What are the top three things advisors should know about cryptocurrencies?

  1. Digital assets are increasing, not decreasing. Major banks such as Goldman Sachs have written articles about why digital asset adoption is accelerating. In a revised forecast, Citi predicts that the stablecoin market could reach more than $4 trillion by 2030. Then, on September 17, 2025, the SEC introduced common listing standards for crypto ETFs, opening the door to a wide range of products. Ahead of these expected product launches, U.S.-listed crypto ETFs and ETPs saw net inflows of $4.73 billion in September, with ADV exceeding $542 billion and assets under management reaching $194 billion, according to Track Insights. Education and understanding of digital assets will be critical as this asset class grows.

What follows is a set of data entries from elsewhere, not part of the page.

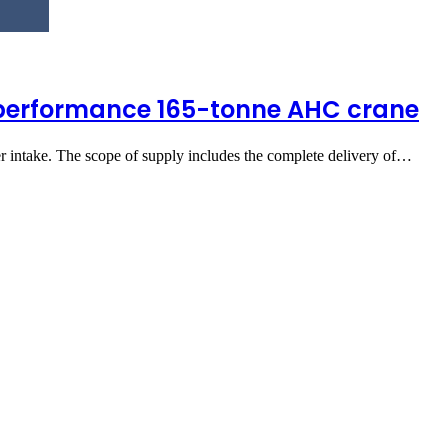
-performance 165-tonne AHC crane
r intake. The scope of supply includes the complete delivery of…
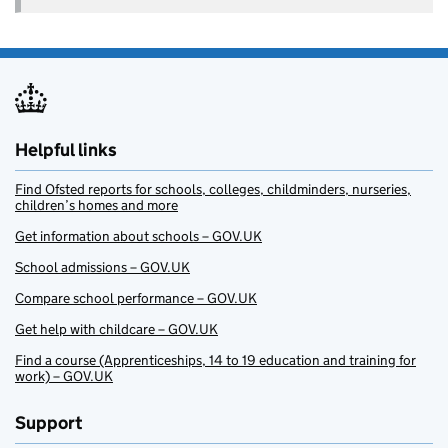
Helpful links
Find Ofsted reports for schools, colleges, childminders, nurseries,
children’s homes and more
Get information about schools – GOV.UK
School admissions – GOV.UK
Compare school performance – GOV.UK
Get help with childcare – GOV.UK
Find a course (Apprenticeships, 14 to 19 education and training for
work) – GOV.UK
Support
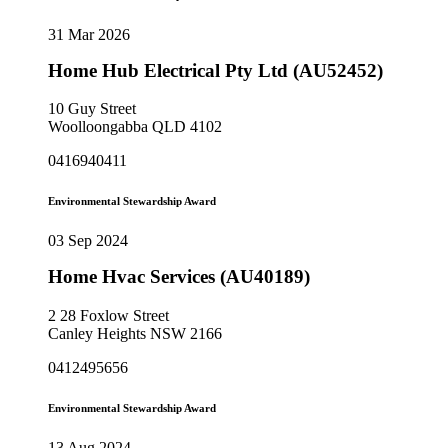
31 Mar 2026
Home Hub Electrical Pty Ltd (AU52452)
10 Guy Street
Woolloongabba QLD 4102
0416940411
Environmental Stewardship Award
03 Sep 2024
Home Hvac Services (AU40189)
2 28 Foxlow Street
Canley Heights NSW 2166
0412495656
Environmental Stewardship Award
13 Aug 2024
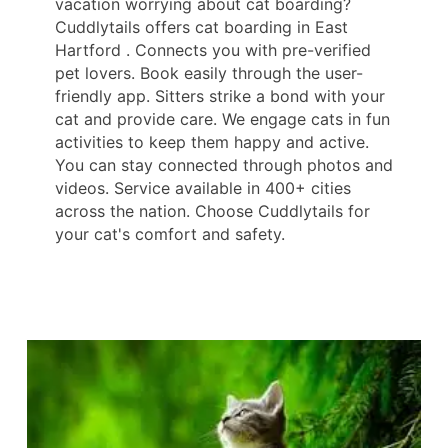
vacation worrying about cat boarding?
Cuddlytails offers cat boarding in East
Hartford . Connects you with pre-verified
pet lovers. Book easily through the user-
friendly app. Sitters strike a bond with your
cat and provide care. We engage cats in fun
activities to keep them happy and active.
You can stay connected through photos and
videos. Service available in 400+ cities
across the nation. Choose Cuddlytails for
your cat's comfort and safety.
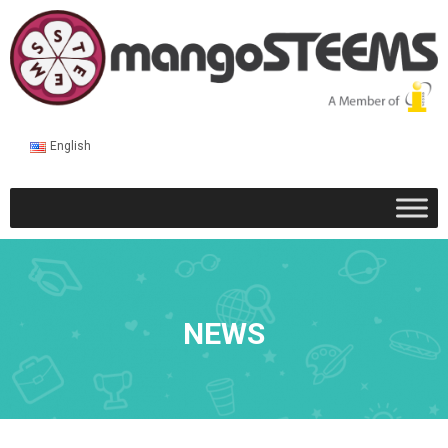
English
NEWS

  2. Say, “Bitcoin is just the beginning.” Bitcoin currently accounts for about 59% of the total market capitalization, but there was a time when Bitcoin accounted for less than 40% of the market. One asset should not be the benchmark for an entire asset class. Diversification is key to potentially managing volatility and capturing a wider range of opportunities.
  3. A wide range of benchmarks exist for cryptocurrencies. The CoinDesk 20 Index captures the performance of the top digital assets, while the CoinDesk 5 Index tracks the performance of the top five constituents of CoinDesk 20. CoinDesk 20 is highly liquid, with total trading volume of over $15 billion since January 2024, and is available in 20 investment vehicles worldwide. CoinDesk 5 is the foundation of the U.S.’s first multi-crypto ETP, the Grayscale CoinDesk Crypto 5 ETF (GDLC). CoinDesk Indices offers hundreds of BMR-compliant indices to measure, invest, and trade the ever-expanding world of cryptocurrencies.